韓国語のぶっきらぼう「퉁명스럽다・무뚝뚝하다」比較表
| 観点 | 퉁명스럽다 | 무뚝뚝하다 |
|---|---|---|
| 主な意味 | ぶっきらぼうな態度 | 無口で感情表現が少ない性格 |
| 原因 | 機嫌・状況による | 性格・気質による |
| 継続性 | 一時的 | 長期的・恒常的 |
| 印象 | 不機嫌・冷たい | 無口・無愛想 |
퉁명스럽다(トゥンミョンスロプタ)
基本の意味
「퉁명스럽다」は、話し方や態度がそっけなく相手に対して冷たい・不機嫌そうに見える状態を表します。
ニュアンス
- 言い方がぶっきらぼう
- 少し怒っているように聞こえる
- 相手に対して優しさが感じられない
つまり、「퉁명스럽다」は一時的な態度による印象が強い言葉で、状況やそのときの感情によってぶっきらぼうに見えるニュアンスを表します。例えば、疲れていて返事が雑になっているときや、機嫌が悪くてそっけない話し方になっているとき、また親しい間柄で少しきつい言い方をしてしまうような場面でよく使われます。
例文
-
오늘 왜 이렇게 퉁명스러워?
(今日はどうしてそんなにぶっきらぼうなの?) -
그는 질문에 퉁명스럽게 대답했다.
(彼は質問にそっけなく答えた)
무뚝뚝하다(ムトゥクトゥッカダ)
基本の意味
「무뚝뚝하다」は、無口で感情表現が少なく愛想がない性格を表します。
ニュアンス
- あまり話さない
- 表情や感情を表に出さない
- 冷たく見えるが、必ずしも悪意はない
こちらは一時的な態度ではなく、「性格・人格」を表す言葉です。
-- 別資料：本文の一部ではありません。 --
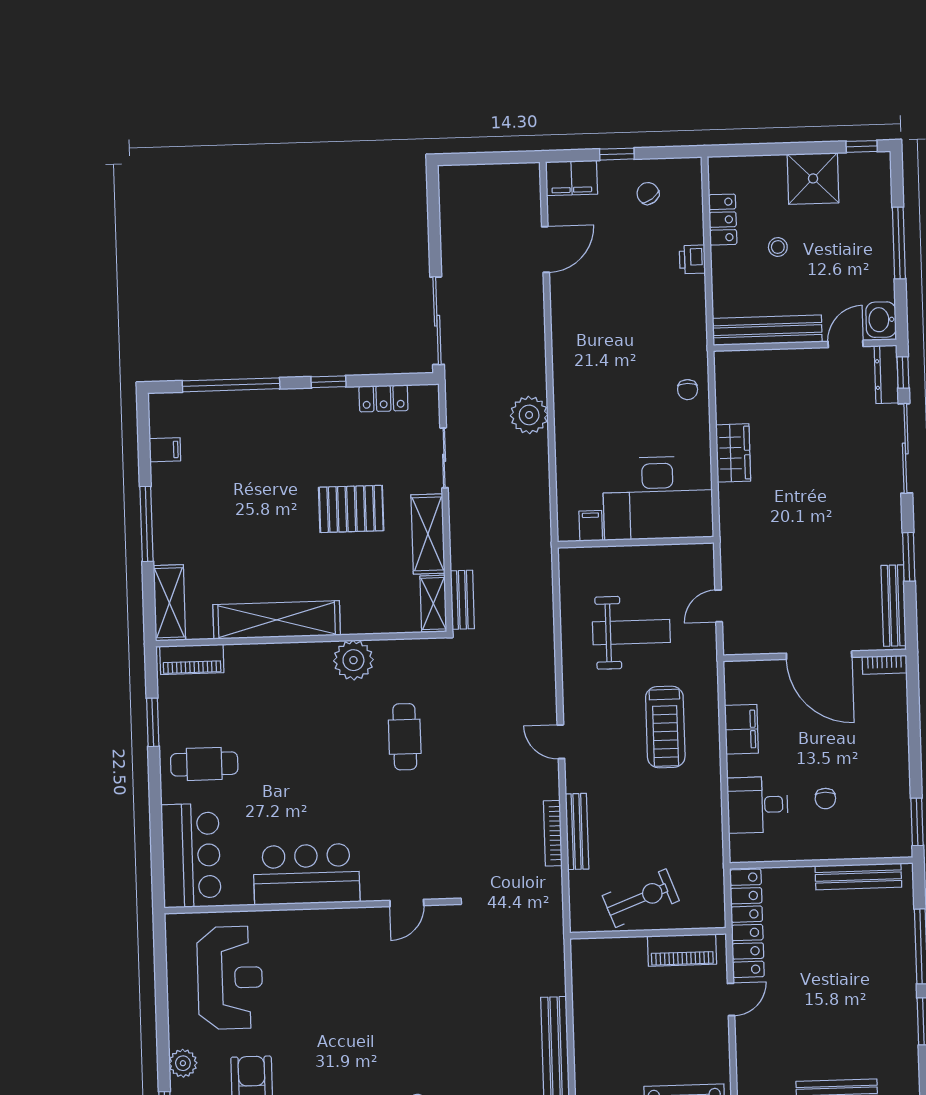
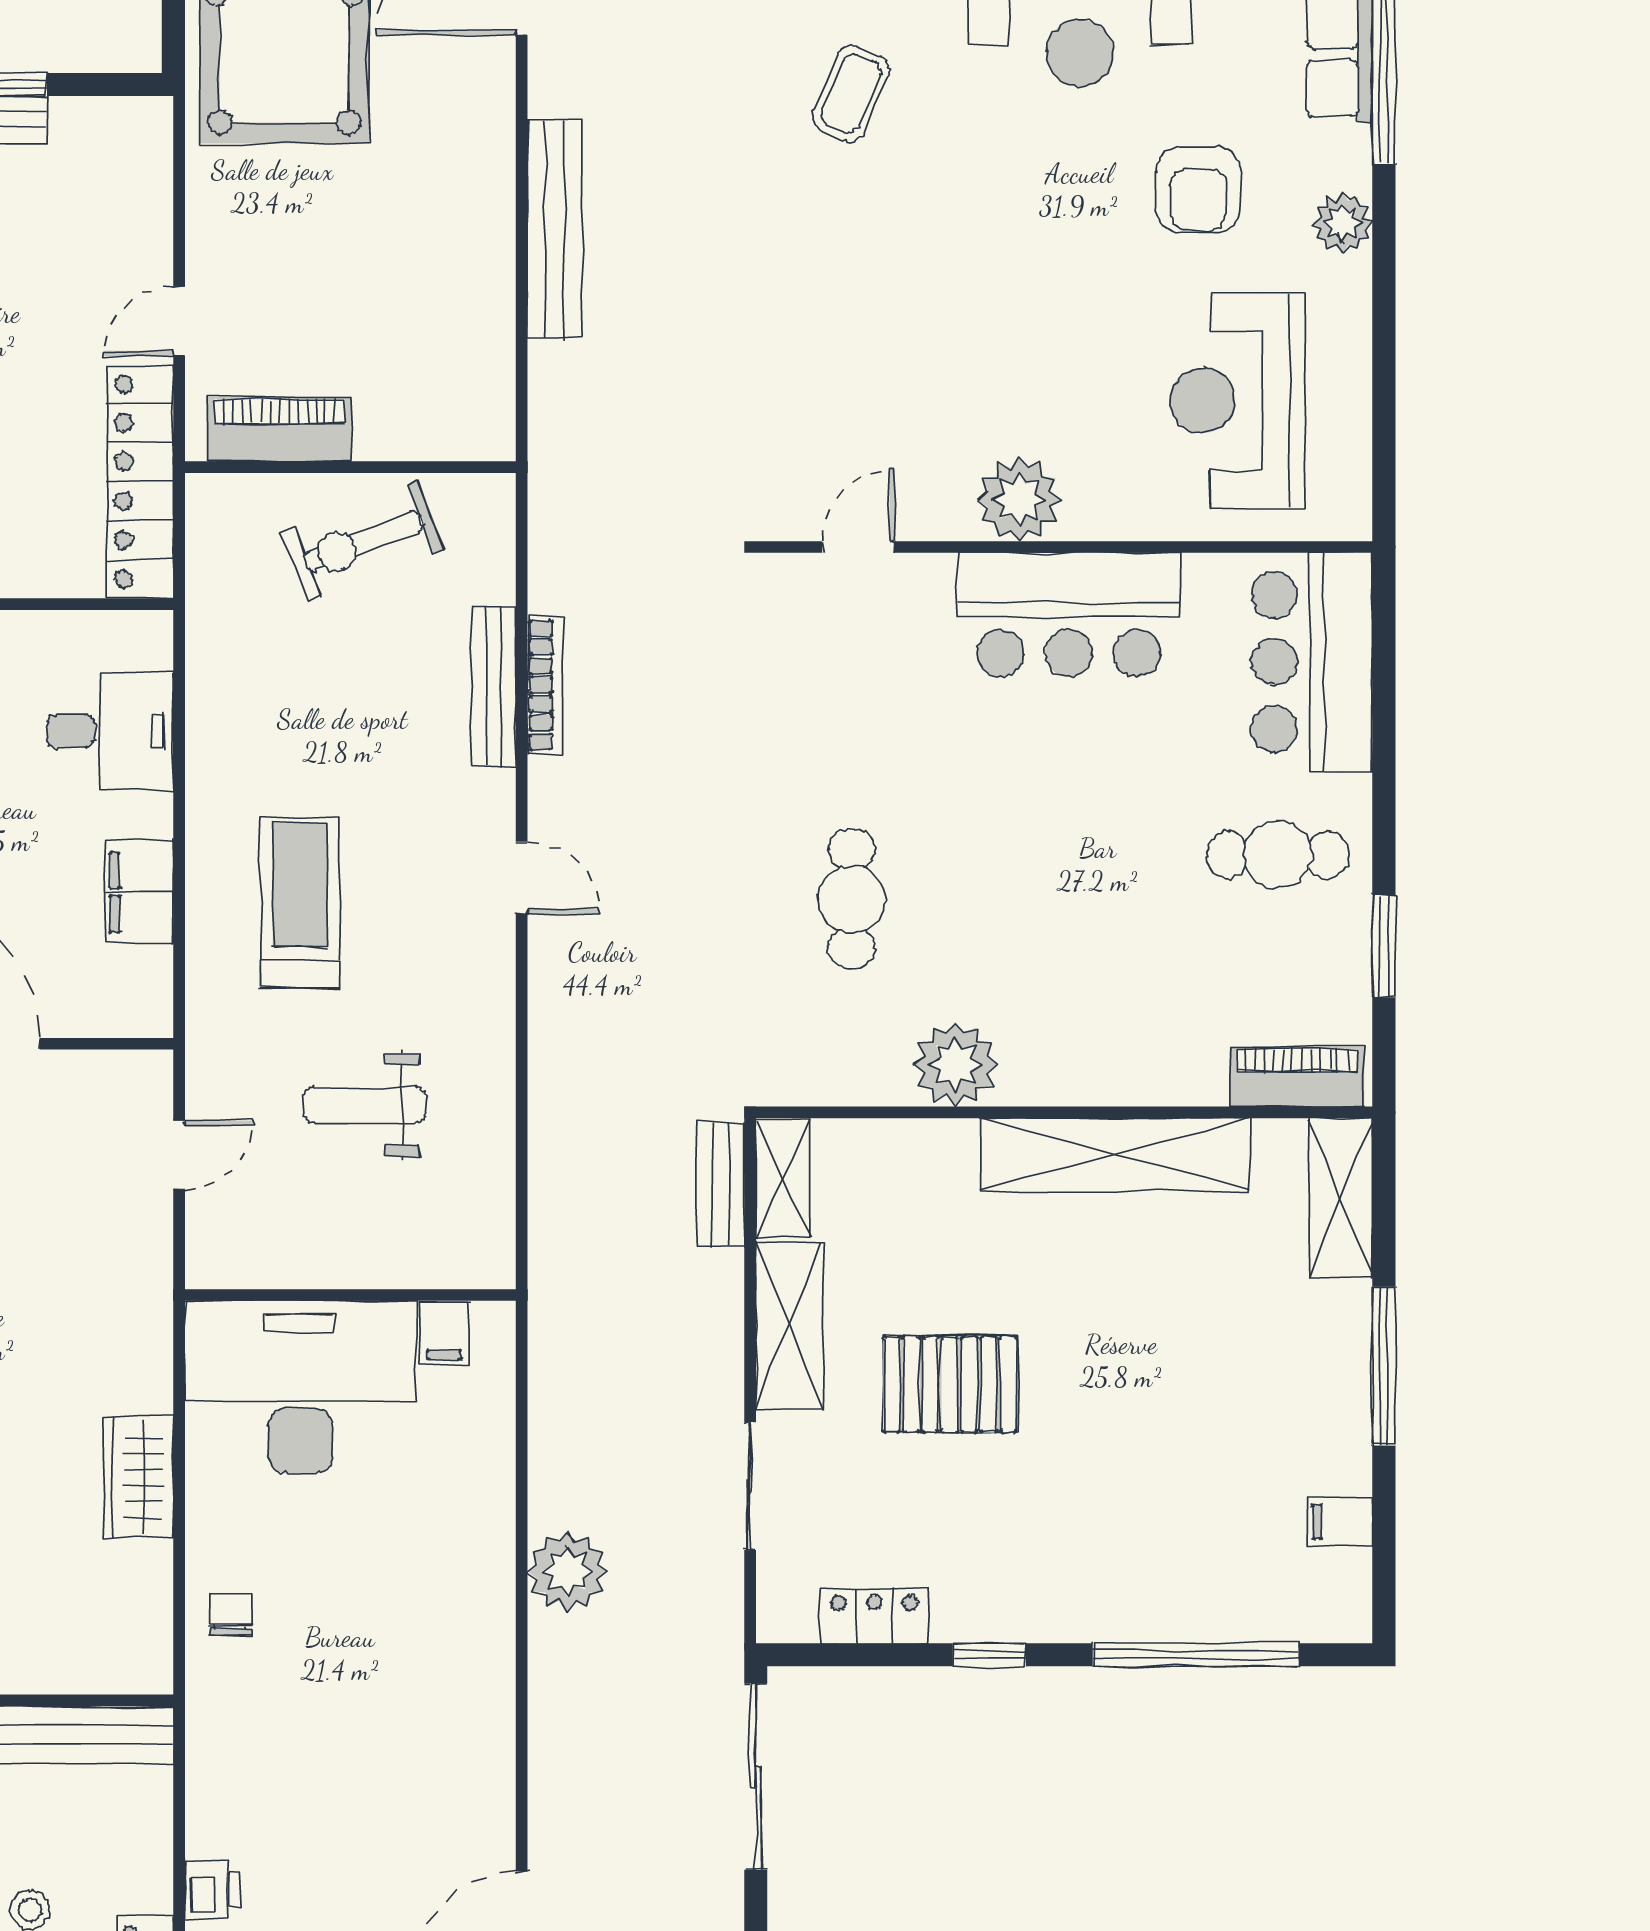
weight bench: (631, 632) -> (365, 1105), width x0.73, depth x0.75
plant: (332, 928) -> (1019, 499), added

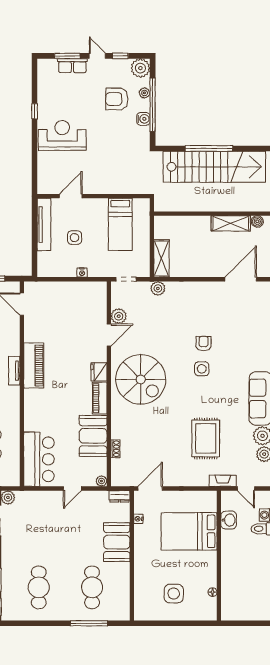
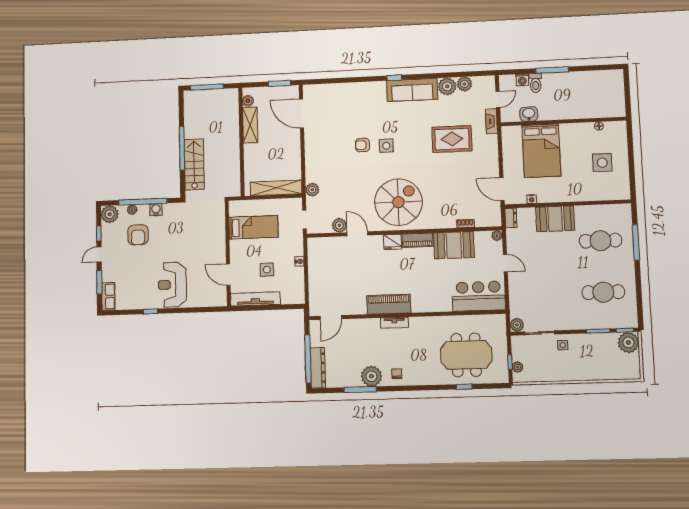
row of seats: (72, 66) -> (108, 296), moved
stairs: (214, 167) -> (194, 164), width x0.54, depth x0.66
shelving: (161, 258) -> (276, 188), width x1.47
「무뚝뚝하다」は、無口な人の性格を説明するときや、シャイで感情表現が苦手な人、不器用ながらも優しさを持っている人などを表す場面でよく使われます。
例文
-
아버지는 무뚝뚝한 편이다.
(父は無口なタイプだ) -
그는 무뚝뚝하지만 마음은 따뜻하다.
(彼は無愛想だが心は温かい)
使い分けのポイント
①一時的か継続的か
- 퉁명스럽다:その時の気分・体調・状況による一時的な態度
- 무뚝뚝하다:もともとの性格としての継続的な特徴
②感情の表れ方
- 퉁명스럽다:感情が外に出ており、不機嫌・冷たさとして現れる
- 무뚝뚝하다:感情表現自体が少なく、内面が見えにくい
③相手に与える印象
- 퉁명스럽다:「感じが悪い」「怒っているのでは?」と思われやすい
- 무뚝뚝하다:「無口」「何を考えているか分からない」と思われやすい
④状況との関係
- 퉁명스럽다:特定の出来事(疲れ・不満など)が原因になりやすい
- 무뚝뚝하다:特別な原因がなくても普段からそう見える
⑤使うときの注意
- 퉁명스럽다:やや否定的で、相手を責めるニュアンスが強い
- 무뚝뚝하다:比較的中立的で、「不器用だが優しい」という文脈でも使える
以上のように、「一時的な態度」か「性格的な特徴」かを軸に考えると、自然に使い分けられるようになるでしょう。
両者の対比で理解する例文
例①「今日だけ」か「普段から」かの違い
-
그는 오늘 퉁명스럽게 말했다.
(彼は今日はぶっきらぼうに話した) -
그는 원래 무뚝뚝한 사람이다.
(彼はもともと無口な人だ)
例②「話し方」か「性格か」の違い
-
왜 그렇게 퉁명스럽게 대답해?
(なんでそんなにそっけなく答えるの?) -
그는 무뚝뚝해서 말을 많이 안 한다.
(彼は無口なのであまり話さない)
例③「感情による態度」か「内面とのギャップ」の違い
-
기분이 나빠서 퉁명스럽게 굴었다.
(機嫌が悪くてぶっきらぼうに振る舞った) -
무뚝뚝하지만 속은 다정하다.
(無愛想だが内面は優しい)
まとめ
「퉁명스럽다」と「무뚝뚝하다」はどちらも冷たい印象を与える言葉ですが、その本質は大きく異なります。퉁명스럽다は、そのときの機嫌や状況によって態度がぶっきらぼうになり、結果として冷たく感じられる場合に使われる表現です。一方、무뚝뚝하다はもともとの性格として感情表現が少なく、無口で愛想がない印象を与える人に対して使われます。この違いを理解すると、人の態度と性格を適切に区別しながら、より自然に表現できるようになります。